● What to produce:
Compute how many lines in the listing below hold the string "Regulamentação", then state only the result.

● Material supplied:

★ ★ ★ ★ ★ ★ ★

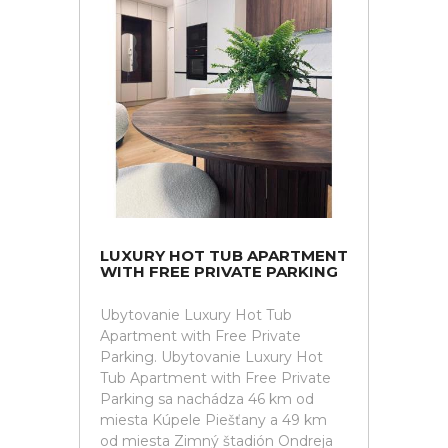
LUXURY HOT TUB APARTMENT
WITH FREE PRIVATE PARKING
Ubytovanie Luxury Hot Tub
Apartment with Free Private
Parking. Ubytovanie Luxury Hot
Tub Apartment with Free Private
Parking sa nachádza 46 km od
miesta Kúpele Piešťany a 49 km
od miesta Zimný štadión Ondreja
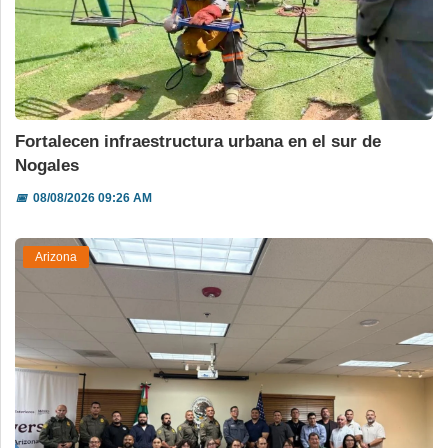
Fortalecen infraestructura urbana en el sur de
Nogales
📅
08/08/2026 09:26 AM
Arizona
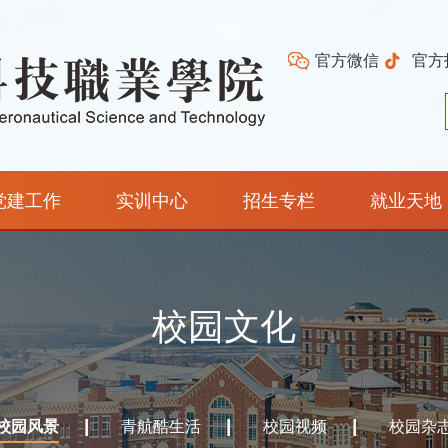
官方微信
官方
党建工作
实训中心
招生专栏
就业天地
校园文化
校园风景
青航酷生活
校园视频
校园杂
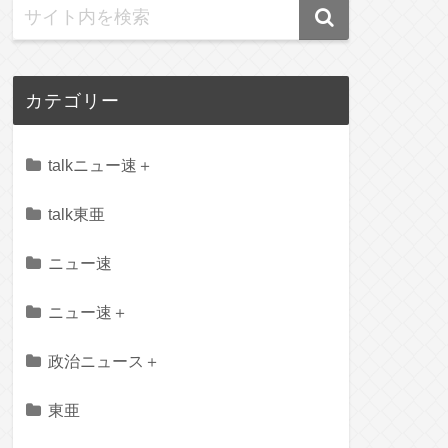
カテゴリー
talkニュー速＋
talk東亜
ニュー速
ニュー速＋
政治ニュース＋
東亜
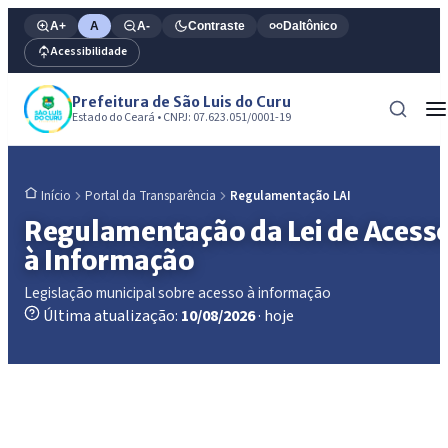
A+
A
A-
Contraste
Daltônico
Acessibilidade
Prefeitura de São Luis do Curu
Estado do Ceará • CNPJ: 07.623.051/0001-19
Portal da Transparência
Regulamentação LAI
Início
Regulamentação da Lei de Acess
à Informação
Legislação municipal sobre acesso à informação
Última atualização:
10/08/2026
· hoje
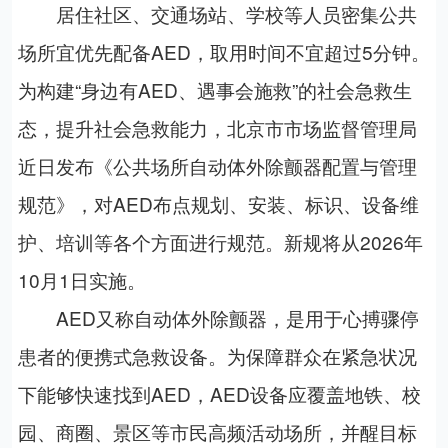
居住社区、交通场站、学校等人员密集公共
场所宜优先配备AED，取用时间不宜超过5分钟。
为构建“身边有AED、遇事会施救”的社会急救生
态，提升社会急救能力，北京市市场监督管理局
近日发布《公共场所自动体外除颤器配置与管理
规范》，对AED布点规划、安装、标识、设备维
护、培训等各个方面进行规范。新规将从2026年
10月1日实施。
AED又称自动体外除颤器，是用于心搏骤停
患者的便携式急救设备。为保障群众在紧急状况
下能够快速找到AED，AED设备应覆盖地铁、校
园、商圈、景区等市民高频活动场所，并醒目标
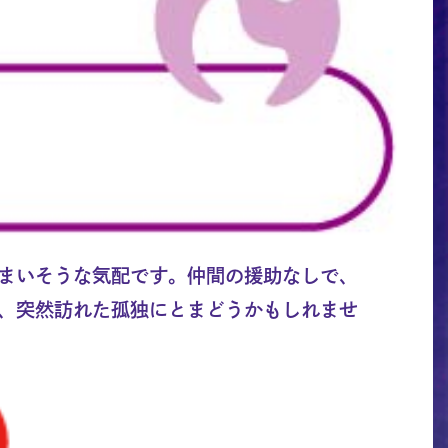
まいそうな気配です。仲間の援助なしで、
、突然訪れた孤独にとまどうかもしれませ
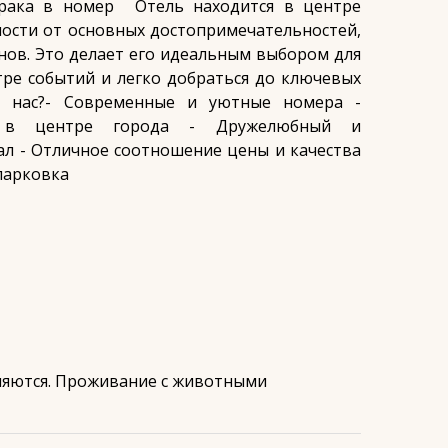
рака в номер ⠀Отель находится в центре
ности от основных достопримечательностей,
инов. Это делает его идеальным выбором для
нтре событий и легко добраться до ключевых
т нас?- Современные и уютные номера -
е в центре города - Дружелюбный и
л - Отличное соотношение цены и качества
парковка
ляются. Проживание с животными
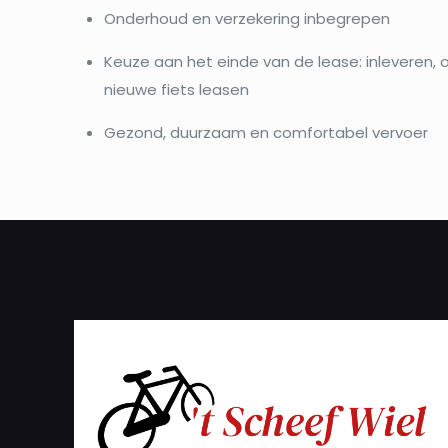
Onderhoud en verzekering inbegrepen
Keuze aan het einde van de lease: inleveren,
nieuwe fiets leasen
Gezond, duurzaam en comfortabel vervoer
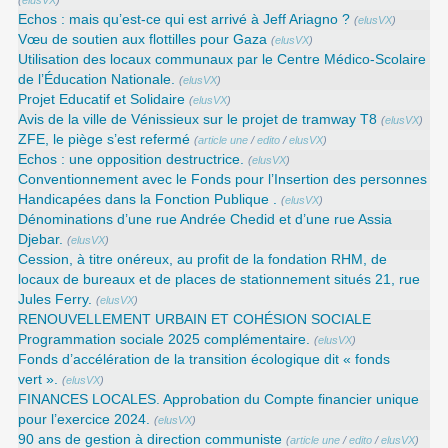
(
elusVX
)
Echos : mais qu’est-ce qui est arrivé à Jeff Ariagno ?
(
elusVX
)
Vœu de soutien aux flottilles pour Gaza
(
elusVX
)
Utilisation des locaux communaux par le Centre Médico-Scolaire
de l’Éducation Nationale.
(
elusVX
)
Projet Educatif et Solidaire
(
elusVX
)
Avis de la ville de Vénissieux sur le projet de tramway T8
(
elusVX
)
ZFE, le piège s’est refermé
(
article une
/
edito
/
elusVX
)
Echos : une opposition destructrice.
(
elusVX
)
Conventionnement avec le Fonds pour l’Insertion des personnes
Handicapées dans la Fonction Publique .
(
elusVX
)
Dénominations d’une rue Andrée Chedid et d’une rue Assia
Djebar.
(
elusVX
)
Cession, à titre onéreux, au profit de la fondation RHM, de
locaux de bureaux et de places de stationnement situés 21, rue
Jules Ferry.
(
elusVX
)
RENOUVELLEMENT URBAIN ET COHÉSION SOCIALE
Programmation sociale 2025 complémentaire.
(
elusVX
)
Fonds d’accélération de la transition écologique dit « fonds
vert ».
(
elusVX
)
FINANCES LOCALES. Approbation du Compte financier unique
pour l’exercice 2024.
(
elusVX
)
90 ans de gestion à direction communiste
(
article une
/
edito
/
elusVX
)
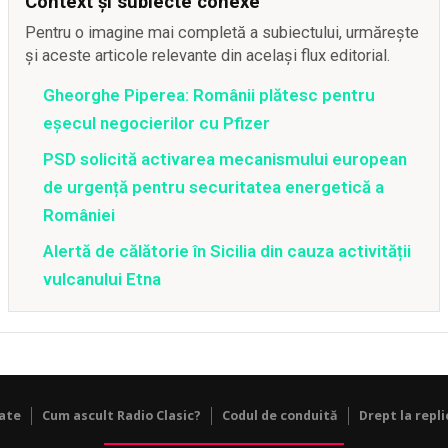
Context și subiecte conexe
Pentru o imagine mai completă a subiectului, urmărește
și aceste articole relevante din același flux editorial.
Gheorghe Piperea: Românii plătesc pentru
eșecul negocierilor cu Pfizer
PSD solicită activarea mecanismului european
de urgență pentru securitatea energetică a
României
Alertă de călătorie în Sicilia din cauza activității
vulcanului Etna
tate
Cum ascult Radio Clasic?
Codul de conduită
Drept la repli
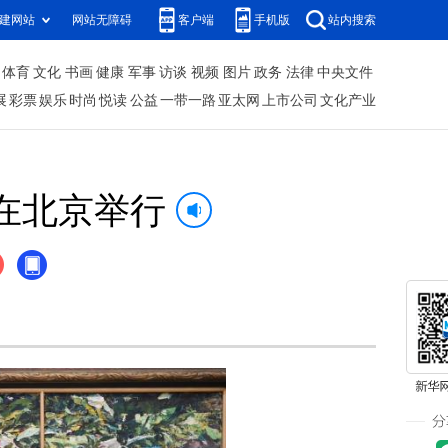
建网站
网站无障碍
客户端
手机版
站内搜索
体育
文化
书画
健康
军事
访谈
视频
图片
政务
法律
中央文件
展
彩票
娱乐
时尚
悦读
公益
一带一路
亚太网
上市公司
文化产业
在北京举行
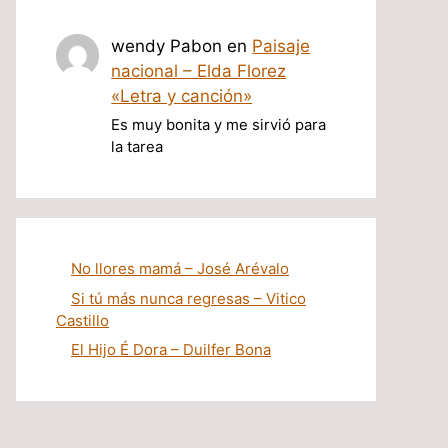
wendy Pabon
en
Paisaje
nacional – Elda Florez
«Letra y canción»
Es muy bonita y me sirvió para
la tarea
No llores mamá – José Arévalo
Si tú más nunca regresas – Vitico
Castillo
El Hijo É Dora – Duilfer Bona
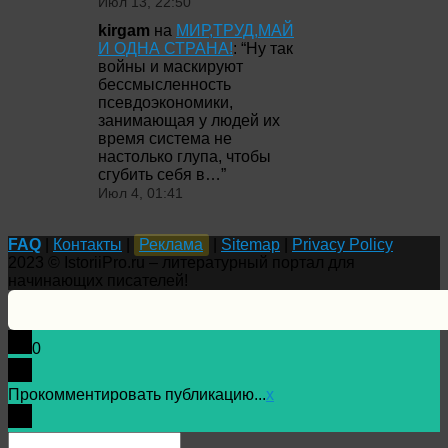
Июл 13, 22:50
kirgam
на
МИР,ТРУД,МАЙ
И ОДНА СТРАНА!
: “
Ну так
войны и маскируют
бессмысленность
псевдоэкономики,
занимающая у людей их
время система не
настолько глупа, чтобы
сгубить себя в…
”
Июл 4, 01:41
FAQ
|
Контакты
|
Реклама
|
Sitemap
|
Privacy Policy
2023 © IstoriiPro.ru – литературный портал для
начинающих писателей!
0
Прокомментировать публикацию...
x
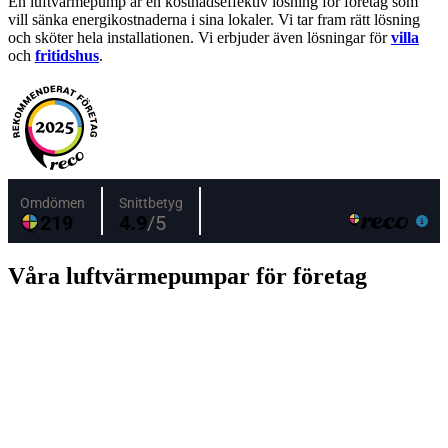
En luftvärmepump är en kostnadseffektiv lösning för företag som
vill sänka energikostnaderna i sina lokaler. Vi tar fram rätt lösning
och sköter hela installationen. Vi erbjuder även lösningar för
villa
och
fritidshus
.
Våra luftvärmepumpar för företag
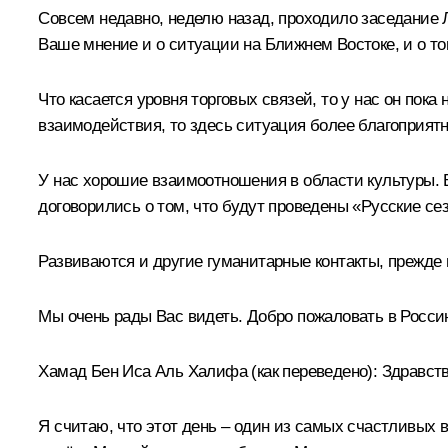
Совсем недавно, неделю назад, проходило заседание Л
Ваше мнение и о ситуации на Ближнем Востоке, и о то
Что касается уровня торговых связей, то у нас он пок
взаимодействия, то здесь ситуация более благоприятн
У нас хорошие взаимоотношения в области культуры. В
договорились о том, что будут проведены «Русские се
Развиваются и другие гуманитарные контакты, прежде 
Мы очень рады Вас видеть. Добро пожаловать в Росси
Хамад Бен Иса Аль Халифа
(как переведено)
:
Здравств
Я считаю, что этот день – один из самых счастливых 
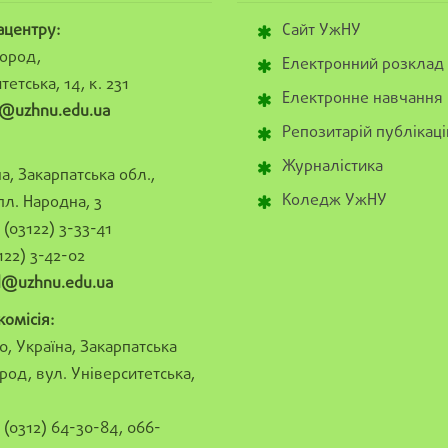
ацентру:
Сайт УжНУ
ород,
Електронний розклад
тетська, 14, к. 231
Електронне навчання
@uzhnu.edu.ua
Репозитарій публікаці
Журналістика
а, Закарпатська обл.,
Коледж УжНУ
пл. Народна, 3
(03122) 3-33-41
122) 3-42-02
al@uzhnu.edu.ua
омісія:
0, Україна, Закарпатська
род, вул. Університетська,
(0312) 64-30-84, 066-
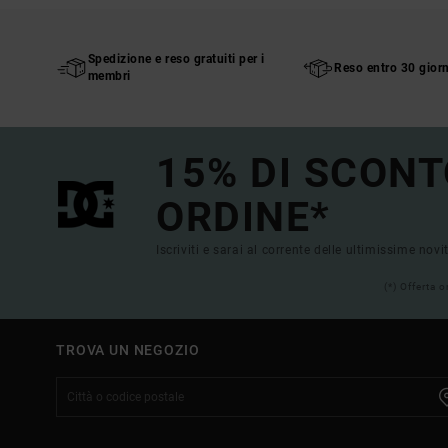
Spedizione e reso gratuiti per i
Reso entro 30 giorn
membri
15% DI SCONT
ORDINE*
Iscriviti e sarai al corrente delle ultimissime novi
(*) Offerta 
TROVA UN NEGOZIO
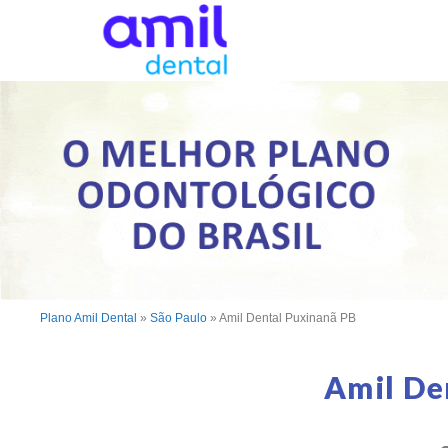
Plano Amil Dental
»
São Paulo
»
Amil Dental Puxinanã PB
Amil De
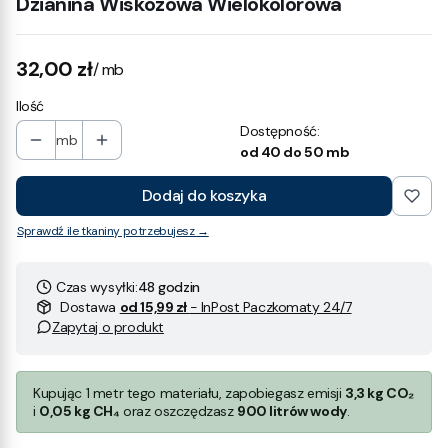
Dzianina Wiskozowa Wielokolorowa
Cena
32,00 zł
/ mb
Ilość
Dostępność:
mb
od 40 do 50 mb
Dodaj do koszyka
Sprawdź ile tkaniny potrzebujesz →
Czas wysyłki:
48 godzin
Dostawa
od 15,99 zł
- InPost Paczkomaty 24/7
Zapytaj o produkt
Kupując 1 metr tego materiału, zapobiegasz emisji
3,3 kg CO₂
i
0,05 kg CH₄
oraz oszczędzasz
900 litrów wody
.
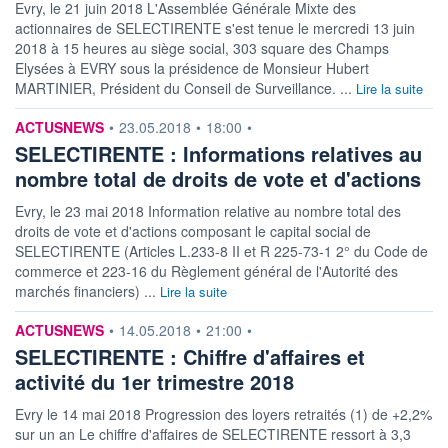
Evry, le 21 juin 2018 L'Assemblée Générale Mixte des
actionnaires de SELECTIRENTE s'est tenue le mercredi 13 juin
2018 à 15 heures au siège social, 303 square des Champs
Elysées à EVRY sous la présidence de Monsieur Hubert
MARTINIER, Président du Conseil de Surveillance. ...
Lire la suite
information fournie par
ACTUSNEWS
•
23.05.2018
•
18:00
•
SELECTIRENTE : Informations relatives au
nombre total de droits de vote et d'actions
Evry, le 23 mai 2018 Information relative au nombre total des
droits de vote et d'actions composant le capital social de
SELECTIRENTE (Articles L.233-8 II et R 225-73-1 2° du Code de
commerce et 223-16 du Règlement général de l'Autorité des
marchés financiers) ...
Lire la suite
information fournie par
ACTUSNEWS
•
14.05.2018
•
21:00
•
SELECTIRENTE : Chiffre d'affaires et
activité du 1er trimestre 2018
Evry le 14 mai 2018 Progression des loyers retraités (1) de +2,2%
sur un an Le chiffre d'affaires de SELECTIRENTE ressort à 3,3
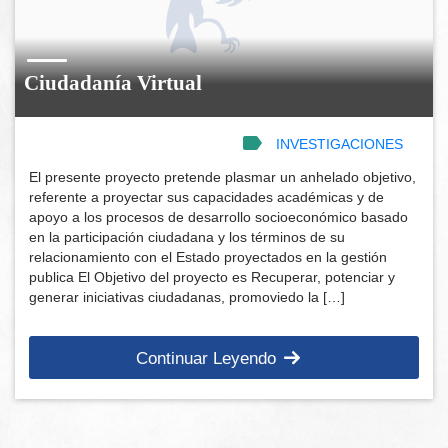
Ciudadanía Virtual
INVESTIGACIONES
El presente proyecto pretende plasmar un anhelado objetivo,
referente a proyectar sus capacidades académicas y de
apoyo a los procesos de desarrollo socioeconómico basado
en la participación ciudadana y los términos de su
relacionamiento con el Estado proyectados en la gestión
publica El Objetivo del proyecto es Recuperar, potenciar y
generar iniciativas ciudadanas, promoviedo la […]
Continuar Leyendo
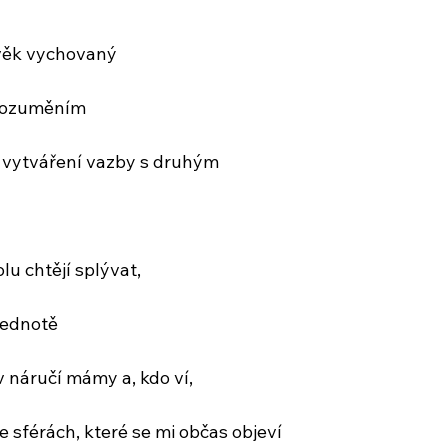
ověk vychovaný
orozuměním
b vytváření vazby s druhým
lu chtějí splývat,
jednotě
v náručí mámy a, kdo ví,
 sférách, které se mi občas objeví 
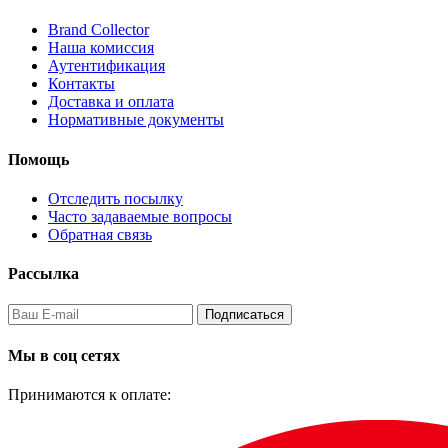
Brand Collector
Наша комиссия
Аутентификация
Контакты
Доставка и оплата
Нормативные документы
Помощь
Отследить посылку
Часто задаваемые вопросы
Обратная связь
Рассылка
Подписаться
Мы в соц сетях
Принимаются к оплате:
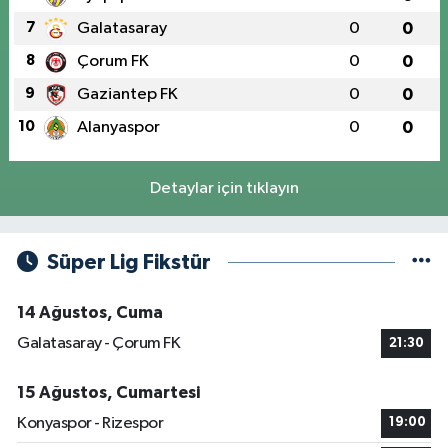
7
Galatasaray
0
0
8
Çorum FK
0
0
9
Gaziantep FK
0
0
10
Alanyaspor
0
0
Detaylar için tıklayın
Süper Lig Fikstür
14 Ağustos, Cuma
Galatasaray - Çorum FK
21:30
15 Ağustos, Cumartesi
Konyaspor - Rizespor
19:00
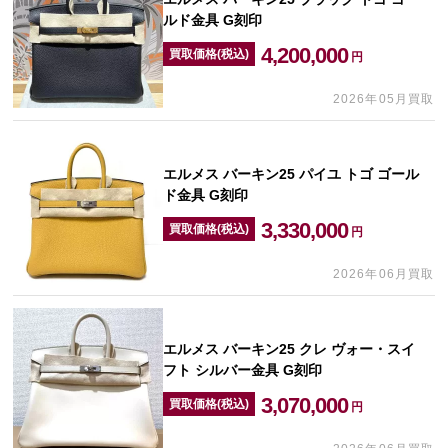
ルド金具 G刻印
4,200,000
買取価格(税込)
円
2026年05月買取
エルメス バーキン25 パイユ トゴ ゴール
ド金具 G刻印
3,330,000
買取価格(税込)
円
2026年06月買取
エルメス バーキン25 クレ ヴォー・スイ
フト シルバー金具 G刻印
3,070,000
買取価格(税込)
円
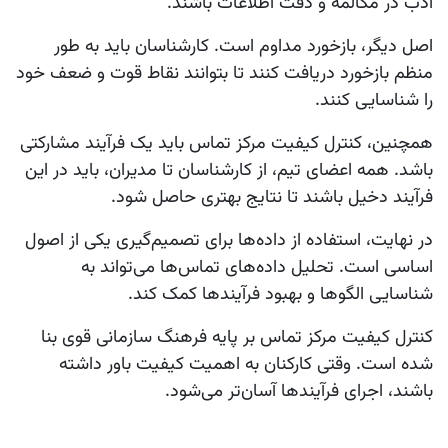
ادب در مکالمه و دقت اطلاعات باشند.
اصل دیگر، بازخورد مداوم است. کارشناسان باید به طور
منظم بازخورد دریافت کنند تا بتوانند نقاط قوت و ضعف خود
را شناسایی کنند.
همچنین، کنترل کیفیت مرکز تماس باید یک فرآیند مشارکتی
باشد. همه اعضای تیم، از کارشناسان تا مدیران، باید در این
فرآیند دخیل باشند تا نتایج بهتری حاصل شود.
در نهایت، استفاده از داده‌ها برای تصمیم‌گیری یکی از اصول
اساسی است. تحلیل داده‌های تماس‌ها می‌تواند به
شناسایی الگوها و بهبود فرآیندها کمک کند.
کنترل کیفیت مرکز تماس بر پایه فرهنگ سازمانی قوی بنا
شده است. وقتی کارکنان به اهمیت کیفیت باور داشته
باشند، اجرای فرآیندها آسان‌تر می‌شود.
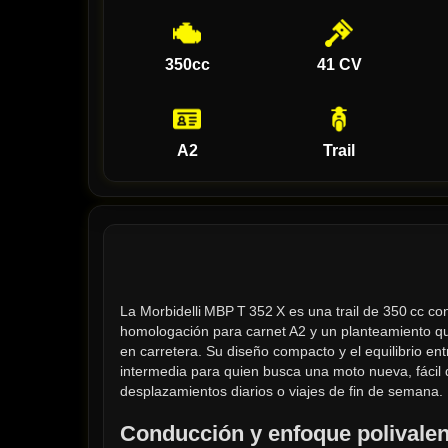
350cc
41 CV
A2
Trail
La Morbidelli MBP T 352 X es una trail de 350 cc co
homologación para carnet A2 y un planteamiento q
en carretera. Su diseño compacto y el equilibrio ent
intermedia para quien busca una moto nueva, fácil
desplazamientos diarios o viajes de fin de semana.
Conducción y enfoque polivalen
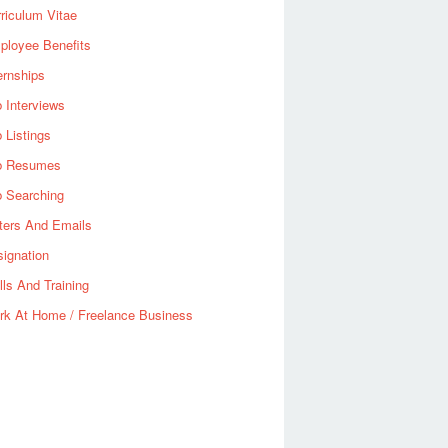
riculum Vitae
ployee Benefits
ernships
 Interviews
 Listings
b Resumes
b Searching
ters And Emails
ignation
lls And Training
rk At Home / Freelance Business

★ ★ ★ ★ ★ ★ ★

● Exercise result:
2